As for the act of this or that government tolerating or encouraging Homoeopathy, every person of common intelligence knows that it is a mere form granted or denied according to the general principles of policy adopted in different states, or the degree of influence which some few persons who have adopted it may happen to have at court. What may be the value of certain pompous titles with which many of the advocates of Homoeopathy are honored, it might be disrespectful to question. But in the mean time the judicious inquirer may ponder over an extract which I translate from a paper relating to a personage well known to the community as Williams the Oculist, with whom I had the honor of crossing the Atlantic some years since, and who himself handed me two copies of the paper in question.
“To say that he was oculist of Louis XVIII. and of Charles X., and that he now enjoys the same title with respect to His Majesty, Louis Philippe, and the King of the Belgians, is unquestionably to say a great deal; and yet it is one of the least of his titles to public confidence. His reputation rests upon a basis more substantial even than the numerous diplomas with which he is provided, than the membership of the different medical societies which have chosen him as their associate,” etc., etc.

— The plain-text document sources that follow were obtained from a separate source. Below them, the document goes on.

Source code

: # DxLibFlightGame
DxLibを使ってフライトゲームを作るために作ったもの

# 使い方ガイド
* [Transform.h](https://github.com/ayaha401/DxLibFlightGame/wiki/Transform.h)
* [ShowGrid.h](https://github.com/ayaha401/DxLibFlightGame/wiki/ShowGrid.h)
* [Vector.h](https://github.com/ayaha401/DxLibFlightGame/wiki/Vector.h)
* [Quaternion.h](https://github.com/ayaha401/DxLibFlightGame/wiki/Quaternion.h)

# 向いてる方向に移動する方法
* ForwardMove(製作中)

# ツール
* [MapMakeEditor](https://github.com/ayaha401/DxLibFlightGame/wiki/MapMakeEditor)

And as to one more point, it is time that the public should fully understand that the common method of supporting barefaced imposture at the present day, both in Europe and in this country, consists in trumping up “Dispensaries,” “Colleges of Health,” and other advertising charitable clap-traps, which use the poor as decoy-ducks for the rich, and the proprietors of which have a strong predilection for the title of “Professor.” These names, therefore, have come to be of little or no value as evidence of the good character, still less of the high pretensions of those who invoke their authority. Nor does it follow, even when a chair is founded in connection with a well-known institution, that it has either a salary or an occupant; so that it may be, and probably is, a mere harmless piece of toleration on the part of the government if a Professorship of Homoeopathy is really in existence at Jena or Heidelberg. And finally, in order to correct the error of any who might suppose that the whole Medical Profession of Germany has long since fallen into the delusions of Hahnemann, I will quote two lines which a celebrated anatomist and surgeon (whose name will occur again in this lecture in connection with a very pleasing letter) addressed to the French Academy of Medicine in 1835. “I happened to be in Germany some months since, at a meeting of nearly six hundred physicians; one of them wished to bring up the question of Homoeopathy; they would not even listen to him.” This may have been very impolite and bigoted, but that is not precisely the point in reference to which I mention the circumstance.